The one for the library targeted getting a piece of the $2 billion state library bond that the council hoped to match with unrestricted bonus bucks collected from developers and other sources. The two-story library that was as much a media center complete with coffee house as a traditional library was envisioned with triple the current square footage of the current building. It would have been built where the existing library now stands while books and other services were transferred to temporary housing where the tennis courts are across the street.
Manteca came within five places twice of making the cutoff for state funding. Without the prospect of state help to share the burden of a new library, city leaders have put any planning on ice for now.
The present library on Center Street opened on Jan. 13, 1962. It was built at a cost of $75,000. When it was expanded in 1977, the prediction was that it would be adequate through 1995 when Manteca was projected to have a population of 32,000. Manteca actually had 45,060 residents in 1995. The population is 68,000 today.
The performing arts effort was even more problematic. AMS Planning conducted a survey to find the level of potential support in Manteca as well as identifying what the community needed to do to make a performing arts center work.
Among the recommendations was exploring options that existed with existing structures. The city looked at and rejected:
•The Manteca Presbyterian Church at North and Main streets.
•The former Valley Cinemas that now houses Casino Real.
•Expanding the Golden West Community Gym.
•Completing the Civic Center master plan that called for a performing arts facility with seating on the northern edge of the site near the recreation department wing along Eucalyptus Street.
For new facilities they identified the possibility of:
•Working with Crossroads Grace Community Church but determined the active church would make it difficult to work weekend performing arts presentations around.
•Partnering with Manteca Unified when a fourth comprehensive high school is built to serve Manteca south of Woodward Avenue along Tinnin Road.
•Putting in place a 1,000-seat amphitheatre in the northern storm retention basin at Woodward Park.
Several private sector proposals were floated as part of the effort to secure a performing arts center.
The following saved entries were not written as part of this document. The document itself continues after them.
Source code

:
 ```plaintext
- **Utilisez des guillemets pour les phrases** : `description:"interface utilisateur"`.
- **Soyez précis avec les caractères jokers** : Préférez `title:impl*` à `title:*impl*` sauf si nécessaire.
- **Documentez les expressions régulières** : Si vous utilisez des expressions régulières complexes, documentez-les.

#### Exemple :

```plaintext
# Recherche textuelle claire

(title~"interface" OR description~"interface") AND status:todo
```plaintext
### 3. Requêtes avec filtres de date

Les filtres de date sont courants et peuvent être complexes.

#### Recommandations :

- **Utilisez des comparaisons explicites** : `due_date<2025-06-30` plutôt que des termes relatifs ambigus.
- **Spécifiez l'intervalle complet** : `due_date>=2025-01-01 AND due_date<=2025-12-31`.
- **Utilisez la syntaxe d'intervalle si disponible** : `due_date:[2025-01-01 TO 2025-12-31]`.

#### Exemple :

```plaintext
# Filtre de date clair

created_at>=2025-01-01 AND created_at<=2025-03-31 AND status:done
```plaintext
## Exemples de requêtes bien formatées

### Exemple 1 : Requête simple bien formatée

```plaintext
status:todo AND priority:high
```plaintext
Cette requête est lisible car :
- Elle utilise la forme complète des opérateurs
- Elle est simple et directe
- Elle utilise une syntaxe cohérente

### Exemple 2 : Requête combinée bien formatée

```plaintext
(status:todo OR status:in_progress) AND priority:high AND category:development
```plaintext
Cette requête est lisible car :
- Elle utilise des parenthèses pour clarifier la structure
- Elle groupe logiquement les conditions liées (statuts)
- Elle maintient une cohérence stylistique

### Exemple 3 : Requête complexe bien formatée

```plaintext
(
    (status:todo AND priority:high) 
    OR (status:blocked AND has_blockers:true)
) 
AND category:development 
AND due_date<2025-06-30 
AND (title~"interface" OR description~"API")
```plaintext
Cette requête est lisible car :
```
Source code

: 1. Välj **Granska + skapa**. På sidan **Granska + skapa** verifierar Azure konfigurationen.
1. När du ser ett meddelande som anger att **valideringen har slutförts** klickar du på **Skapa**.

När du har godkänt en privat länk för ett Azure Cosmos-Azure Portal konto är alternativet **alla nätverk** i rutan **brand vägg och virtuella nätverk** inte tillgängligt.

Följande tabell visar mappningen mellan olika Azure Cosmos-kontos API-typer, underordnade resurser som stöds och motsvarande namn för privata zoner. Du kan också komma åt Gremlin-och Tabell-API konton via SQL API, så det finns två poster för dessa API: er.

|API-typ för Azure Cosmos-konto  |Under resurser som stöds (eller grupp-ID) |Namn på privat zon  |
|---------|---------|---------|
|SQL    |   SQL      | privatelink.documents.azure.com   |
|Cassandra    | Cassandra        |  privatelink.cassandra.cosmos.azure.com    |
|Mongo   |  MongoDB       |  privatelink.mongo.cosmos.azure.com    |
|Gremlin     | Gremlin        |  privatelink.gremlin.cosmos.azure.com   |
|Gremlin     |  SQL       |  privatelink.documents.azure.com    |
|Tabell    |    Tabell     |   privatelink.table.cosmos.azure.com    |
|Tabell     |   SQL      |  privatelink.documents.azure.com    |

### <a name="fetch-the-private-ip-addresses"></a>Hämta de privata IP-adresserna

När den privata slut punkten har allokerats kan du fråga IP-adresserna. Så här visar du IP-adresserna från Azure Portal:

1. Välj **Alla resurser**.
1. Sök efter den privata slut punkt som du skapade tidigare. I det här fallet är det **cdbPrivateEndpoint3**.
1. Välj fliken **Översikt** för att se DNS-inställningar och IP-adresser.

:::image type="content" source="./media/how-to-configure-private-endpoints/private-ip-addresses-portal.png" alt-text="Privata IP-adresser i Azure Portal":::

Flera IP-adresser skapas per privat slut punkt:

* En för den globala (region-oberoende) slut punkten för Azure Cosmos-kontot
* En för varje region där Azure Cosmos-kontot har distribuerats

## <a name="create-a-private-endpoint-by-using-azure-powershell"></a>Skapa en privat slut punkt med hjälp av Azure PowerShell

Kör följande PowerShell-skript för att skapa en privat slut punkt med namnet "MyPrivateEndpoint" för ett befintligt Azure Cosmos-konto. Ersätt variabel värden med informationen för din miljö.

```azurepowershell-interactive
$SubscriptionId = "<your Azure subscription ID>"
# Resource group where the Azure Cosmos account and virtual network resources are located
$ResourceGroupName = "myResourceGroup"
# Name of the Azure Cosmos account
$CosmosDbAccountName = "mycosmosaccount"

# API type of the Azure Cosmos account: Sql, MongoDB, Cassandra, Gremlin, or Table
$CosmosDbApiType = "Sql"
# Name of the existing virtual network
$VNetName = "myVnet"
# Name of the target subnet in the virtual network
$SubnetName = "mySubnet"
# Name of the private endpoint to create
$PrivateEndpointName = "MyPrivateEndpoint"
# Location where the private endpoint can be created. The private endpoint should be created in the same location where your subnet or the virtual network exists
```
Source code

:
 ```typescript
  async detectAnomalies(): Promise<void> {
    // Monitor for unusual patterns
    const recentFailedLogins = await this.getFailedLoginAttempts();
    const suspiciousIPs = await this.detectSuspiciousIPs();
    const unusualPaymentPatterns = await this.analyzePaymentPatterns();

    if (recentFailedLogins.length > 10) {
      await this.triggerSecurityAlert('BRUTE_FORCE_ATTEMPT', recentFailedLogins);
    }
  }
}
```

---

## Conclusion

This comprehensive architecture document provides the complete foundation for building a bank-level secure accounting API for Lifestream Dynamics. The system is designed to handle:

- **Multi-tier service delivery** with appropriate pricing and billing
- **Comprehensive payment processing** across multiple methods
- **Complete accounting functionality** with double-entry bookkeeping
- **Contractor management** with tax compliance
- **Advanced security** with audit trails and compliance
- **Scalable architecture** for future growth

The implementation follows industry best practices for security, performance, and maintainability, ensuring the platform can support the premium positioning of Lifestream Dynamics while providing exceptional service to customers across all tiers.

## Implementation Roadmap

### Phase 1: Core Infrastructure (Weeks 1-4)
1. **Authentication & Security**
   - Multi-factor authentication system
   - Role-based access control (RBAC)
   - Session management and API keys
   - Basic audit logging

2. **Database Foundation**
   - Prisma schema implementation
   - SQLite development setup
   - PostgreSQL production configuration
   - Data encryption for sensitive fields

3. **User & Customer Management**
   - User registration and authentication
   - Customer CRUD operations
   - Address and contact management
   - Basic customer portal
•One was a plan by the late Antone Raymus that would have had a performing arts center as the second phase of a proposed hotel and conference center immediately east of the bowling alley.
•A proposal made nine years later by the Manteca Convention & Visitors Bureau to build a 5,000-seat amphitheatre with a conference center that could accommodate the performing arts as part of the 1,050-acre Austin Road Business Park. No progress has been made on the proposal during the last two years although approve plans for the project include a site for the amphitheatre.
While there currently is no active amateur theatre group for years they made use of the Manteca High Speech Arts Building. Both East Union and Sierra high schools have black box theatres. Sometimes the schools will use churches such as Manteca Presbyterian for concerts.
Manteca Kindred Arts employs the sanctuary at St. Paul’s United Methodist Church for its concerts.